X2, a good guide could actually save you money in the long run. He will have what you need to be successful on the stream and you get to use his gear. After your trip, you will have a real good idea about what you need and more importantly what you don't need. This will save you the expense of buying things twice because you initially bought the wrong stuff. Also, the knowledge you bring home is priceless. You could conceivably learn in a day what would take you a season (or more) to learn alone or by "picking the brain of strangers."


----------



## rickerd (Jul 16, 2008)

Yes having a guide or a more knowledgeable person join you will shorten your learning curve. Send out a note on this site a day before you go, and maybe someone will join you.
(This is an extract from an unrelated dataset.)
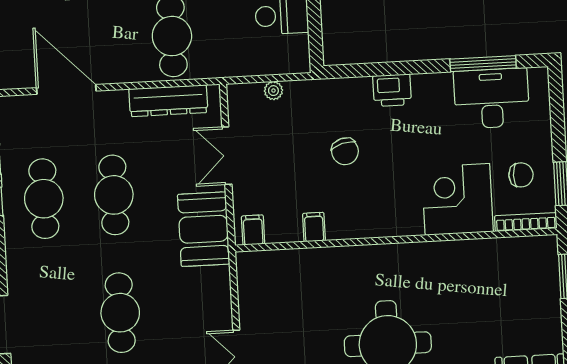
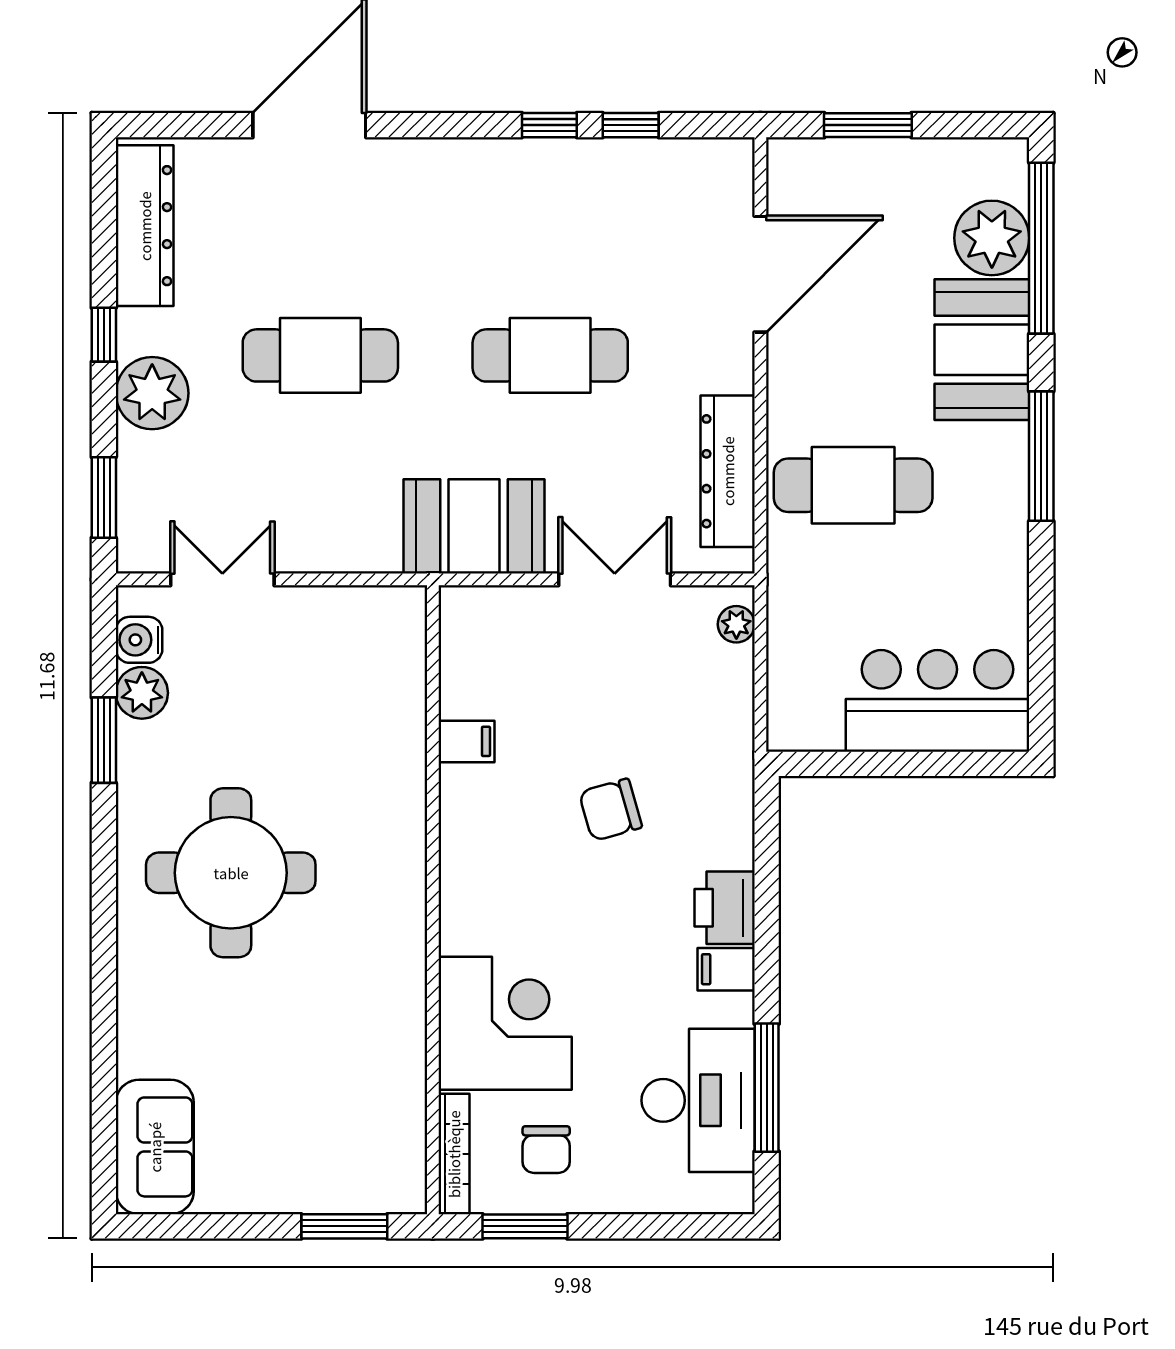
plant: (273, 91) -> (736, 624), moved
cafe table: (44, 199) -> (550, 219), removed
filing cabinet: (253, 230) -> (726, 969), moved, turned 180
The funny thing you may find is everyone has "their" own way of fishing for them. When you start to see similarities or overlap between others, by observation or conversations, you know you are on to something productive. The first key is to "Find" the fish. Learn to read the water currents and what the Steelhead like.
When on the stream, I always say "hi" or acknowledge a person in the stream. Let them know you are not there to compete for the fish, just move 100 feet or more away from them before you fish. Also important to understand which direction they may be moving in. Swingers move downstream, nymphers (?),floaters, might be up or downstream. And watch out for those "pinners", they think they own 200 feet of stream by drifting sometimes. Just give people the space they want, there will be plenty of fish around.

I must say this also, IMHO we have plenty of space in Ohio Rivers in most holes. Be willing to share a hole with someone. In PA, MI, and NY people can fish 20 feet away from each other on both sides of a Creek and get along just fine. We in OH need to be more friendly and don't expect because you are in a hole the size of a baseball diamond that the hole is yours. We have a great fishery here but we need to be more friendly. We aren't that crowded, just communicate with the others around you.
Rickerd


----------



## ejsell (May 3, 2012)

20 feet is roomy in PA. Last time I fished a crowded hole there someone squeezed between me and a friend when we left 10 feet between us. The guy didn't even flinch when my fly buzzed past his ear a few times. For the most part everyone in that hole had the timing worked out, drifting and casting in sequence and clearing lines when someone had a fish on . I did have someone across from me rap his lure around the top of my rod. After that I went and found a nice place to fish on my own.

Sent from my SM-G930V using Tapatalk


----------



## rickerd (Jul 16, 2008)

Yea I love PA people seriously. My first trip to Elk, day after thanksgiving 2003, I walked in at the flats and went down. The first hole is the size of a pickup truck. 3 guys on one side and 3 on the other, all casting in rhythm with each other. 2 guys actually call out to me to join them and I say thank you but I didn't want to crowd them, or embarrass myself. I moved down and found a tailout to fish. Caught my first 31 incher, then moved down further. Shared another hole with a couple guys where the creek flows into Elk. Caught a few and hooked double that but basically had a blast. I walked away amazed at how everyone can get along in small quarters.
Rickerd


----------



## ejsell (May 3, 2012)

Anyone been into PA yet this season? Leaving in a week for a 6 day trip, hoping the fish are starting to move up. Taking my father-in-law for his first trip and hoping he lands his first steelhead.

Sent from my SM-G930V using Tapatalk


----------



## zimmerj (Oct 17, 2014)

ejsell said:


> Anyone been into PA yet this season? Leaving in a week for a 6 day trip, hoping the fish are starting to move up. Taking my father-in-law for his first trip and hoping he lands his first steelhead.
> 
> Sent from my SM-G930V using Tapatalk


No water in the cricks.


----------



## kimber1911pilot (Apr 12, 2016)

zimmerj said:


> No water in the cricks.


Yeah, we ain't had no rain 'n'at in awhile, so them cricks is wayyy dahn dahn'er. Yinz gon' have a hard time tryna catch 'em steelheads up'er.


----------



## gottacatchemall (Apr 2, 2012)

I was at the elk last weekend, after the rain the run was very healthy... As long as we get rain they will be in there, fish were evenly spaced throughout the entire 2 mile stretch I fished
As far as the rocky, go with a 10' rod, at least 7 wt. wouldn't recommend a TFO but that's just my experience, get a very boyant floating line for easy mends, it's all about keeping your line off the water, and holding your rod as high as possible when nymphing; the less resistance the better. Don't be afraid to fish places you don't see people stop and fish... Especially in high water you can catch fish where you often see people standing; people fish spots that they have seen people fish, not many people actually read the water and fish a hole fully when you work it: short drifts just feet in front of you at first, couple steps, repeat, until you make it to the opposite side of the river, then work your way down the whole, all the way through the tailout.
one of the things that has helped me the most is use what fly you're confident in; for me it's apricot supreme sucker spawn, gold bead prince nymph with red wrap... Just my go to and have had most success on this patter (changes depending on river/clarity) but if you're using what you have caught fish on and know that it works, you will fish it harder, more efficiently, and with better effort than a fly some Joe suggested at Cabelas who got a pin if he sold 100 that week.
If you're still reading this, please, as others have said, be mindful of other fisherman even though there are some miserable SOBs out there that will hate you just for holding a fly rod but, as my dad always told me, be part of the solution, not the problem.


----------